Having planted about one thousand pear trees (and more of other fruit trees), many of which were obtained from Virginia, North Carolina and Maryland, the majority from Rochester, N. T., and having had abundant opportunities of personal observation of all the larger pear orchards of our State, containing at present many thousands of trees, perhaps the writer might not be regarded as an incompetent witness to testify in a court of inquiry on the question mooted. First, there have been no pear trees grown of any consequence on Virginia soil, either before or since the war; and many sent from Virginia nurseries were purchased North. A few really good, first-class pear trees have been grown at Staunton, Fredericksburg and Richmond, but not one-tenth enough to supply the demand which originated soon after the war, from Mrs. W.'s success, near Norfolk, with her 5,000 dwarf trees, now thirteen years old, grown by Ellwanger & Barry, at Rochester. The facts in regard to the matter of transplanting trees from a Northern climate to Virginia, appear to be as follows, in regard to certain kinds of trees: Apple trees remaining in Northern soil and climate beyond two years, and having a fixed Northern habit, are almost worthless transferred to our soil; on the contrary, one and two year old of any of our esteemed Southern varieties appear to bear earlier and fruit better.

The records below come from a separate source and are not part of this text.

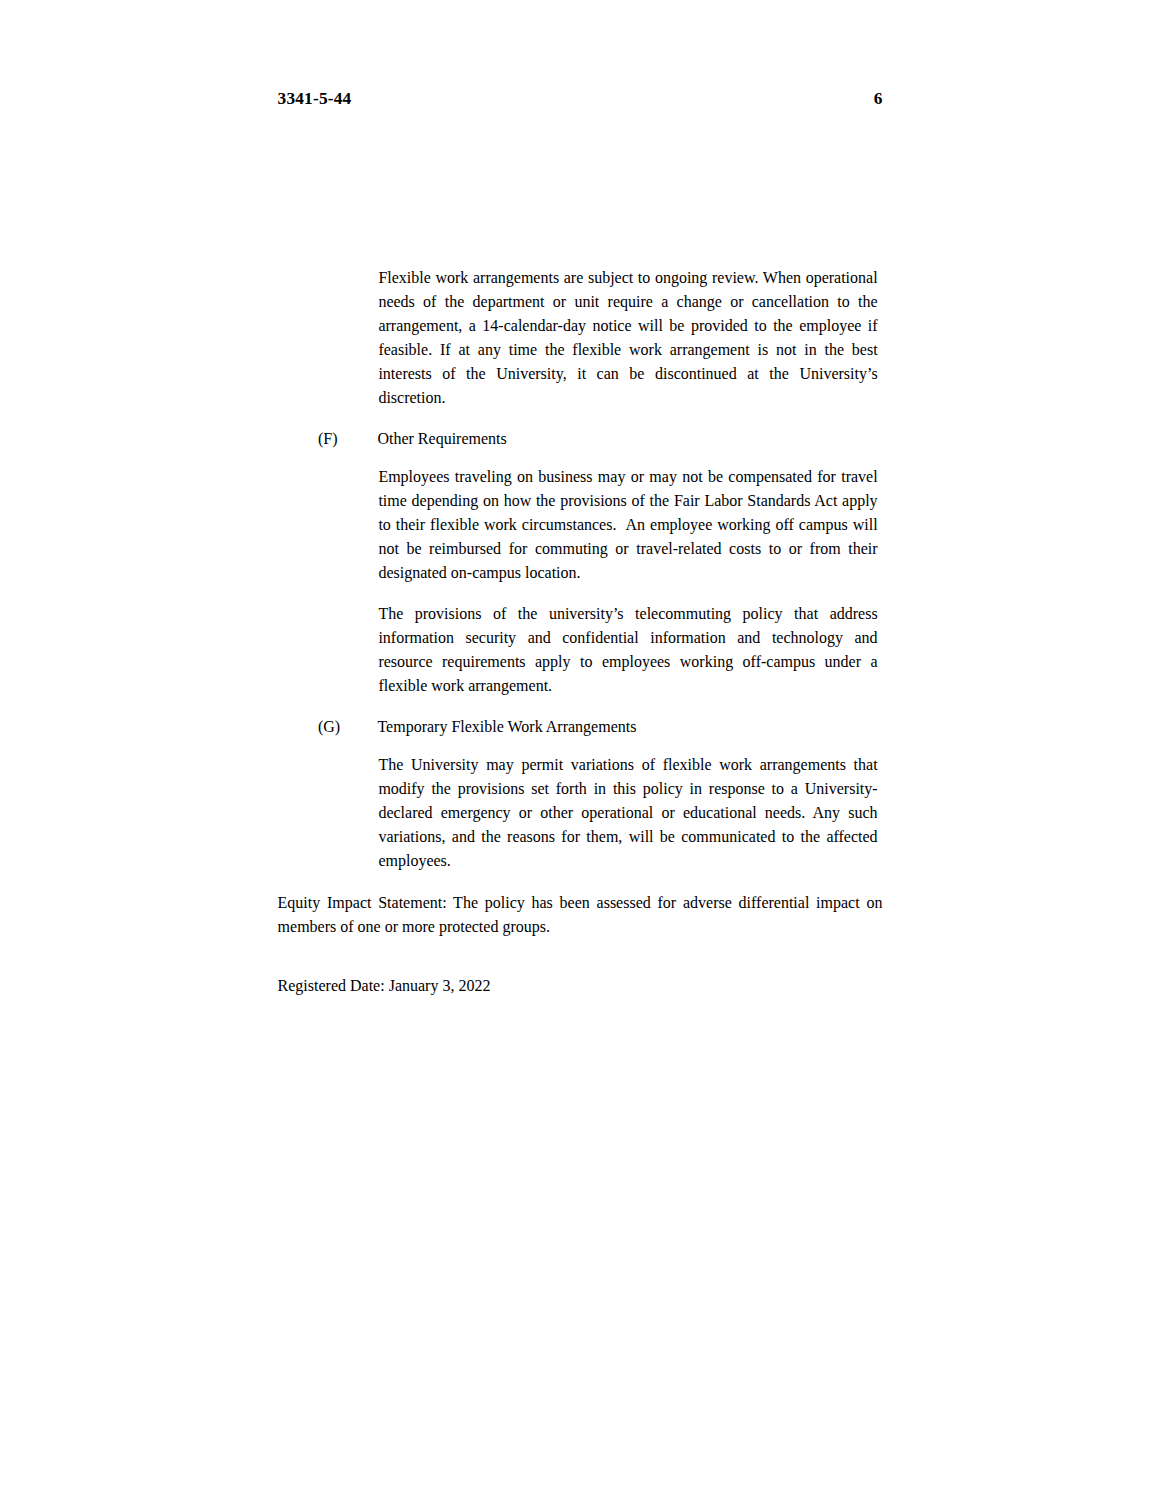3341-5-44 6
Flexible work arrangements are subject to ongoing review. When operational needs of the department or unit require a change or cancellation to the arrangement, a 14-calendar-day notice will be provided to the employee if feasible. If at any time the flexible work arrangement is not in the best interests of the University, it can be discontinued at the University’s discretion.
(F)
Other Requirements
Employees traveling on business may or may not be compensated for travel time depending on how the provisions of the Fair Labor Standards Act apply to their flexible work circumstances. An employee working off campus will not be reimbursed for commuting or travel-related costs to or from their designated on-campus location.
The provisions of the university’s telecommuting policy that address information security and confidential information and technology and resource requirements apply to employees working off-campus under a flexible work arrangement.
(G)
Temporary Flexible Work Arrangements
The University may permit variations of flexible work arrangements that modify the provisions set forth in this policy in response to a University-declared emergency or other operational or educational needs. Any such variations, and the reasons for them, will be communicated to the affected employees.
Equity Impact Statement: The policy has been assessed for adverse differential impact on members of one or more protected groups.
Registered Date: January 3, 2022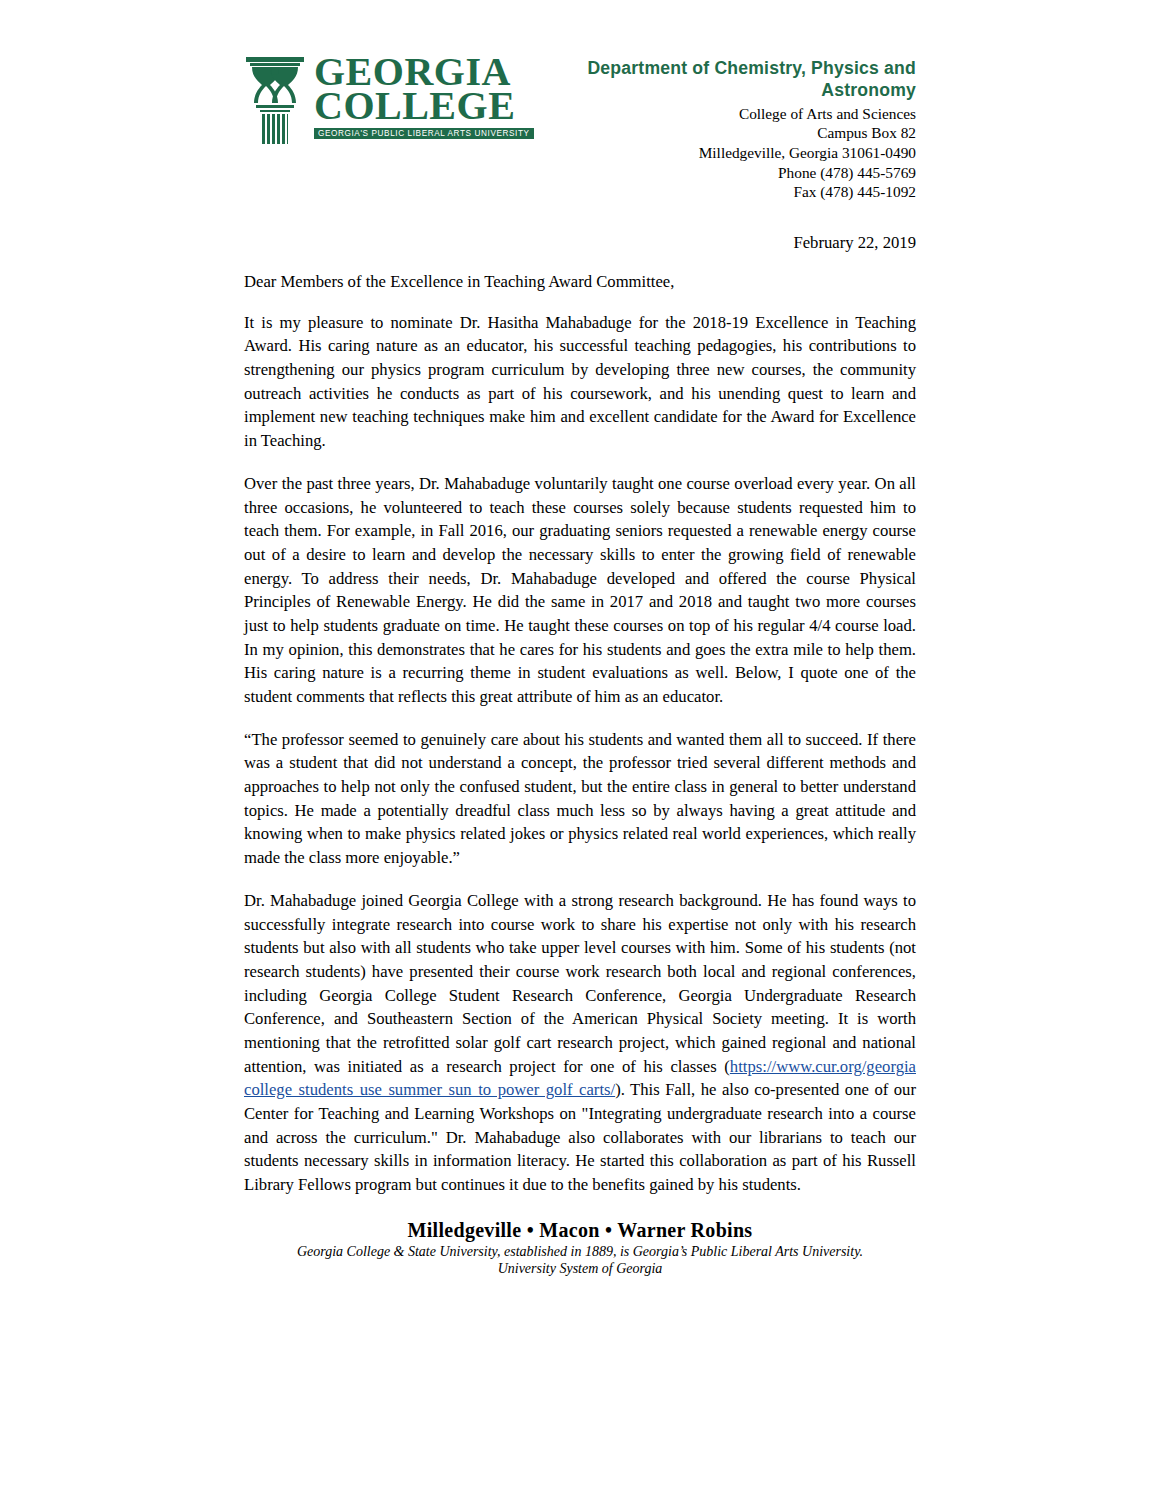GEORGIA COLLEGE GEORGIA'S PUBLIC LIBERAL ARTS UNIVERSITY
Department of Chemistry, Physics and Astronomy
College of Arts and Sciences
Campus Box 82
Milledgeville, Georgia 31061-0490
Phone (478) 445-5769
Fax (478) 445-1092
February 22, 2019
Dear Members of the Excellence in Teaching Award Committee,
It is my pleasure to nominate Dr. Hasitha Mahabaduge for the 2018-19 Excellence in Teaching Award. His caring nature as an educator, his successful teaching pedagogies, his contributions to strengthening our physics program curriculum by developing three new courses, the community outreach activities he conducts as part of his coursework, and his unending quest to learn and implement new teaching techniques make him and excellent candidate for the Award for Excellence in Teaching.
Over the past three years, Dr. Mahabaduge voluntarily taught one course overload every year. On all three occasions, he volunteered to teach these courses solely because students requested him to teach them. For example, in Fall 2016, our graduating seniors requested a renewable energy course out of a desire to learn and develop the necessary skills to enter the growing field of renewable energy. To address their needs, Dr. Mahabaduge developed and offered the course Physical Principles of Renewable Energy. He did the same in 2017 and 2018 and taught two more courses just to help students graduate on time. He taught these courses on top of his regular 4/4 course load. In my opinion, this demonstrates that he cares for his students and goes the extra mile to help them. His caring nature is a recurring theme in student evaluations as well. Below, I quote one of the student comments that reflects this great attribute of him as an educator.
“The professor seemed to genuinely care about his students and wanted them all to succeed. If there was a student that did not understand a concept, the professor tried several different methods and approaches to help not only the confused student, but the entire class in general to better understand topics. He made a potentially dreadful class much less so by always having a great attitude and knowing when to make physics related jokes or physics related real world experiences, which really made the class more enjoyable.”
Dr. Mahabaduge joined Georgia College with a strong research background. He has found ways to successfully integrate research into course work to share his expertise not only with his research students but also with all students who take upper level courses with him. Some of his students (not research students) have presented their course work research both local and regional conferences, including Georgia College Student Research Conference, Georgia Undergraduate Research Conference, and Southeastern Section of the American Physical Society meeting. It is worth mentioning that the retrofitted solar golf cart research project, which gained regional and national attention, was initiated as a research project for one of his classes (https://www.cur.org/georgia college students use summer sun to power golf carts/). This Fall, he also co-presented one of our Center for Teaching and Learning Workshops on "Integrating undergraduate research into a course and across the curriculum." Dr. Mahabaduge also collaborates with our librarians to teach our students necessary skills in information literacy. He started this collaboration as part of his Russell Library Fellows program but continues it due to the benefits gained by his students.
Milledgeville • Macon • Warner Robins
Georgia College & State University, established in 1889, is Georgia’s Public Liberal Arts University.
University System of Georgia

This is the experience of the largest apple grower in tide-water, who sold from 200 Yellow June's (E. Harvest), Northern grown, nine years' planted, in 1867, $2,000 net worth of fruit.

Yearling peaches, grown in New Jersey, do well, fruiting some weeks earlier than the same variety North. With pears there is a marked difference in the subsequent health and thrift of the trees as to their birth-place, growing and training, and management of the stocks. The soil appears to impress a vigor of constitution or a feebleness; the one a stocky growth of well-ripened wood, the other, of the same age and variety, a slender, whippy, succulent wood growth, that falls an easy prey to the enemy, blight. I have seen a majority of the latter grown South, and of the former grown North, and many of the latter from both sections, of both dwarfs and standards.

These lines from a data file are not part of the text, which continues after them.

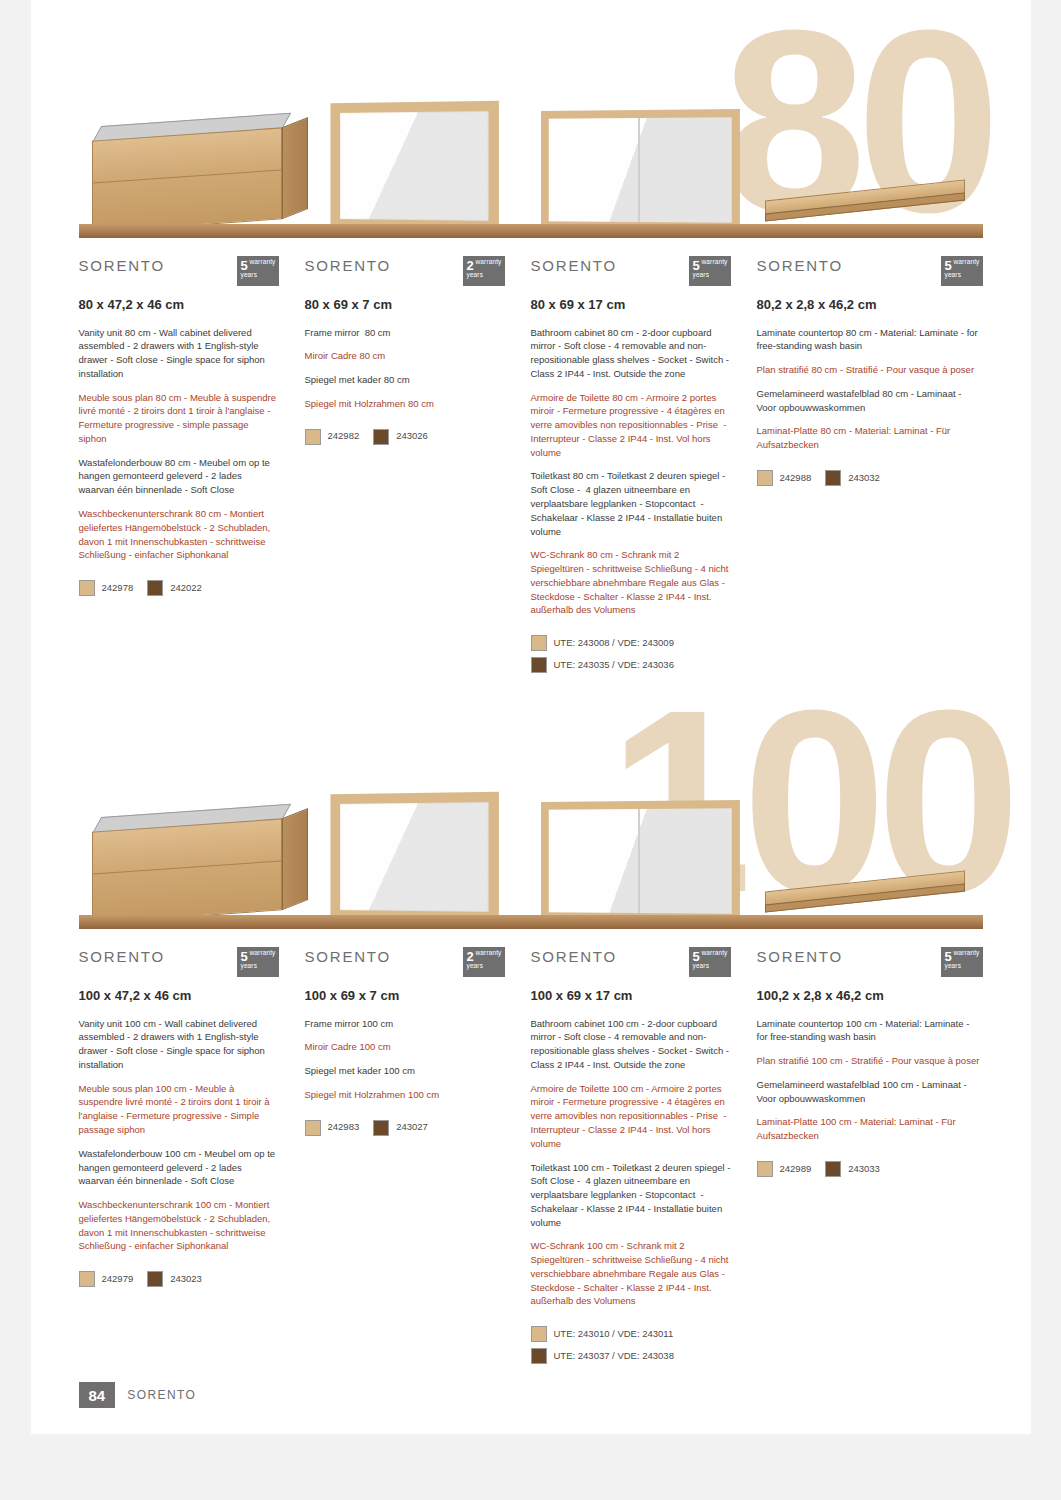80
100
SORENTO
5 years warranty
80 x 47,2 x 46 cm
Vanity unit 80 cm - Wall cabinet delivered assembled - 2 drawers with 1 English-style drawer - Soft close - Single space for siphon installation
Meuble sous plan 80 cm - Meuble à suspendre livré monté - 2 tiroirs dont 1 tiroir à l'anglaise - Fermeture progressive - simple passage siphon
Wastafelonderbouw 80 cm - Meubel om op te hangen gemonteerd geleverd - 2 lades waarvan één binnenlade - Soft Close
Waschbeckenunterschrank 80 cm - Montiert geliefertes Hängemöbelstück - 2 Schubladen, davon 1 mit Innenschubkasten - schrittweise Schließung - einfacher Siphonkanal
242978 242022
SORENTO
2 years warranty
80 x 69 x 7 cm
Frame mirror 80 cm
Miroir Cadre 80 cm
Spiegel met kader 80 cm
Spiegel mit Holzrahmen 80 cm
242982 243026
SORENTO
5 years warranty
80 x 69 x 17 cm
Bathroom cabinet 80 cm - 2-door cupboard mirror - Soft close - 4 removable and non-repositionable glass shelves - Socket - Switch - Class 2 IP44 - Inst. Outside the zone
Armoire de Toilette 80 cm - Armoire 2 portes miroir - Fermeture progressive - 4 étagères en verre amovibles non repositionnables - Prise - Interrupteur - Classe 2 IP44 - Inst. Vol hors volume
Toiletkast 80 cm - Toiletkast 2 deuren spiegel - Soft Close - 4 glazen uitneembare en verplaatsbare legplanken - Stopcontact - Schakelaar - Klasse 2 IP44 - Installatie buiten volume
WC-Schrank 80 cm - Schrank mit 2 Spiegeltüren - schrittweise Schließung - 4 nicht verschiebbare abnehmbare Regale aus Glas - Steckdose - Schalter - Klasse 2 IP44 - Inst. außerhalb des Volumens
UTE: 243008 / VDE: 243009 UTE: 243035 / VDE: 243036
SORENTO
5 years warranty
80,2 x 2,8 x 46,2 cm
Laminate countertop 80 cm - Material: Laminate - for free-standing wash basin
Plan stratifié 80 cm - Stratifié - Pour vasque à poser
Gemelamineerd wastafelblad 80 cm - Laminaat - Voor opbouwwaskommen
Laminat-Platte 80 cm - Material: Laminat - Für Aufsatzbecken
242988 243032
SORENTO
5 years warranty
100 x 47,2 x 46 cm
Vanity unit 100 cm - Wall cabinet delivered assembled - 2 drawers with 1 English-style drawer - Soft close - Single space for siphon installation
Meuble sous plan 100 cm - Meuble à suspendre livré monté - 2 tiroirs dont 1 tiroir à l'anglaise - Fermeture progressive - Simple passage siphon
Wastafelonderbouw 100 cm - Meubel om op te hangen gemonteerd geleverd - 2 lades waarvan één binnenlade - Soft Close
Waschbeckenunterschrank 100 cm - Montiert geliefertes Hängemöbelstück - 2 Schubladen, davon 1 mit Innenschubkasten - schrittweise Schließung - einfacher Siphonkanal
242979 243023
SORENTO
2 years warranty
100 x 69 x 7 cm
Frame mirror 100 cm
Miroir Cadre 100 cm
Spiegel met kader 100 cm
Spiegel mit Holzrahmen 100 cm
242983 243027
SORENTO
5 years warranty
100 x 69 x 17 cm
Bathroom cabinet 100 cm - 2-door cupboard mirror - Soft close - 4 removable and non-repositionable glass shelves - Socket - Switch - Class 2 IP44 - Inst. Outside the zone
Armoire de Toilette 100 cm - Armoire 2 portes miroir - Fermeture progressive - 4 étagères en verre amovibles non repositionnables - Prise - Interrupteur - Classe 2 IP44 - Inst. Vol hors volume
Toiletkast 100 cm - Toiletkast 2 deuren spiegel - Soft Close - 4 glazen uitneembare en verplaatsbare legplanken - Stopcontact - Schakelaar - Klasse 2 IP44 - Installatie buiten volume
WC-Schrank 100 cm - Schrank mit 2 Spiegeltüren - schrittweise Schließung - 4 nicht verschiebbare abnehmbare Regale aus Glas - Steckdose - Schalter - Klasse 2 IP44 - Inst. außerhalb des Volumens
UTE: 243010 / VDE: 243011 UTE: 243037 / VDE: 243038
SORENTO
5 years warranty
100,2 x 2,8 x 46,2 cm
Laminate countertop 100 cm - Material: Laminate - for free-standing wash basin
Plan stratifié 100 cm - Stratifié - Pour vasque à poser
Gemelamineerd wastafelblad 100 cm - Laminaat - Voor opbouwwaskommen
Laminat-Platte 100 cm - Material: Laminat - Für Aufsatzbecken
242989 243033
84
SORENTO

In regard to the longer season which the writer claims as a decided advantage, it might be of utility, provided the same character and fertility of soil, with stocks, heavy strong English or French, transplanted, were used in both sections, but unfortunately when all goes pleasantly in mid-summer, with frequent evening showers at Rochester, Richmond and Fredericksburg, we have to contend with a hot, dry July and August, prematurely arresting the first and most important wood growth which the young trees make in the season, which more than compensates for any length of growing season claimed. If there are any two year old Virginia grown apple or pear trees as large as the three year old Northern trees, as the Editor claims, your correspondent has not seen them.

The village of Staunton, 120 miles above Richmond, beyond the Blue Ridge, heavy clay soils and colder climate, shorter season than at Richmond, exhibited at the last fair, larger two year old apple and pear, and yearling peach, than any grown at Richmond or Fredericksburg. Fertility of the soil and strength of stocks, with cultivation, have more to do with the sire or growth attained in a single season, than a slight difference in length of growing season. Virginia has a great diversity of soil and climate, and while I verily believe there is as good soil for growing pear trees and other nursery stock, here as North, our nurserymen either have not found it, or they have failed in obtaining the best stocks.

We find the Pippin family of apples, and many of the esteemed Northern winter varieties, succeeding well in the valley and Piedmont country, all along the Blue Ridge. We grow the trees well in tide-water, but the fruit all prematurely drops diseased, with copper-colored spots. Our best winter apples are natives to the manor born, and very little disseminated. Early fruits for the Northern market, ripening before the last of August, only, are profitable. Nansemond.